Cirurgia inédita em MG: ablação de tireoide por radiofrequência. Sem cicatriz, sem dor, sem reposição de hormônios

A equipe de Radiologia Intervencionista do Monte Sinai realizou procedimento inédito em Minas. Dia 28 de maio, os especialistas Rafael Gustavo Gomide Alcântara e Magnum de Oliveira Matos fizeram uma ablação por radiofrequência (RFA) de nódulo benigno de tireoide. Eles foram acompanhados pelo Dr. Maurício Amoedo, médico do Hospital A. C. Camargo Câncer Center, referência na técnica.

Pouco invasiva, com risco menor de lesão de nervos, ausência de cicatriz, preservação da função da glândula e realização sob sedação, são alguns dos benefícios. A alta da paciente pode ocorrer em menos de 24 horas.

  

O que são nódulos de tireoide?

Apesar do caráter benigno, nódulos de tireoide podem causar efeitos estéticos indesejáveis, além de desconforto, por vezes atrapalhando a deglutição, a respiração, além de eventual dor local.

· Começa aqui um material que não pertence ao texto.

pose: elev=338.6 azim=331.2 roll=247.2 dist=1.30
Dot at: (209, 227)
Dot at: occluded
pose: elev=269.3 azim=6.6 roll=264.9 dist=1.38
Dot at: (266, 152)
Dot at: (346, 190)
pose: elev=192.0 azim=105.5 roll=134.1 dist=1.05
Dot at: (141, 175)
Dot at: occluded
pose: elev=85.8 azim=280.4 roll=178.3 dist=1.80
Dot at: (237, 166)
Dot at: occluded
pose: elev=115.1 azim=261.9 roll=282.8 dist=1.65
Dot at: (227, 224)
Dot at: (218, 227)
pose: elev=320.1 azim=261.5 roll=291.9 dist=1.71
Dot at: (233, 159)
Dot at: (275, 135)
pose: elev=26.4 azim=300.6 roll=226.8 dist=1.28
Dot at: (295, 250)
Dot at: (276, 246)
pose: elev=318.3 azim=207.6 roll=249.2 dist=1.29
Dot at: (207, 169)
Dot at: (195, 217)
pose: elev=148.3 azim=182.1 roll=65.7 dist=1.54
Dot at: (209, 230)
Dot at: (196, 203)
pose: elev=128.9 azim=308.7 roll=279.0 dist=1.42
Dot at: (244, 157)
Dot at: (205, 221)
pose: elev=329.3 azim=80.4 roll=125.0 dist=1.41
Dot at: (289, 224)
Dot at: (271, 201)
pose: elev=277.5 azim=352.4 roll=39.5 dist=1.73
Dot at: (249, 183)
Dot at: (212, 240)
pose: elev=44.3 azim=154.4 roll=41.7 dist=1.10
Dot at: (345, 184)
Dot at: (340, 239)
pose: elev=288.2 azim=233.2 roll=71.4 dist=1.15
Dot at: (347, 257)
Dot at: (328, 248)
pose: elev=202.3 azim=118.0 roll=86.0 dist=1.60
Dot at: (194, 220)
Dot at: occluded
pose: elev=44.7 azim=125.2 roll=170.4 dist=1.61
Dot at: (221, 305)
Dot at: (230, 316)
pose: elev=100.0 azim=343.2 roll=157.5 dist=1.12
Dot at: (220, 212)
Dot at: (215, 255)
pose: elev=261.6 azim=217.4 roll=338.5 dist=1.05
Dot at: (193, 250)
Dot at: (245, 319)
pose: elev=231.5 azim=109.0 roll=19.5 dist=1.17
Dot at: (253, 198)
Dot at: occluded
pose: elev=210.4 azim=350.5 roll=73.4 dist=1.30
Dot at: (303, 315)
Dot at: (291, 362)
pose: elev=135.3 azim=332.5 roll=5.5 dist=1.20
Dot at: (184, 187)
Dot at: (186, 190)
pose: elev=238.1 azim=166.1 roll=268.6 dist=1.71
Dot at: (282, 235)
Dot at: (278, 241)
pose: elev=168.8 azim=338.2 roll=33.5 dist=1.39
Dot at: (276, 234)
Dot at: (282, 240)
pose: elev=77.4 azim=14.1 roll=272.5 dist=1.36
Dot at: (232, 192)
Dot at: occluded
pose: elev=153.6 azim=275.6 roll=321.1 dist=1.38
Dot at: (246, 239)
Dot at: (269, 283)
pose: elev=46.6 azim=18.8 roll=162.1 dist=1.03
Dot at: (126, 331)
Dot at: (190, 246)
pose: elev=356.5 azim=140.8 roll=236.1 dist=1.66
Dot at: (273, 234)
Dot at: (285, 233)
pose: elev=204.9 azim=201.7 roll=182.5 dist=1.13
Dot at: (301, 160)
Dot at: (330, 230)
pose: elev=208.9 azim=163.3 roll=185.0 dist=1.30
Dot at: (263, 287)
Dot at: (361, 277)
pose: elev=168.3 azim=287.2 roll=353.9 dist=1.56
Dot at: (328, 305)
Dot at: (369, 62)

São mais comuns em mulheres, após os 20 ou 30 anos.

Indicação para realizar o procedimento

A ablação de nódulos de tireoide, técnica alternativa a cirurgia convencional, onde a glândula é totalmente retirada, é indicada para pacientes que tenham sintomas decorrentes de nódulos tireoidianos, tais como: compressão de estruturas do pescoço, dificuldade para deglutição, rouquidão, entre outros, até alterações estéticas em pacientes que não podem ou não desejem submeter-se a uma cirurgia convencional.

Tratamento convencional

No procedimento convencional, a tireoidectomia total, além dos desconfortos de uma cirurgia, internação, dreno e a dor, há ainda um efeito estético indesejado (cicatriz cervical), o que pode causar desconforto nos pacientes. Outra altercação muito comum é causar alteração da voz. E, por retirar toda a glândula, todos os pacientes terão que repor os hormônios da tireoide pelo resto da vida.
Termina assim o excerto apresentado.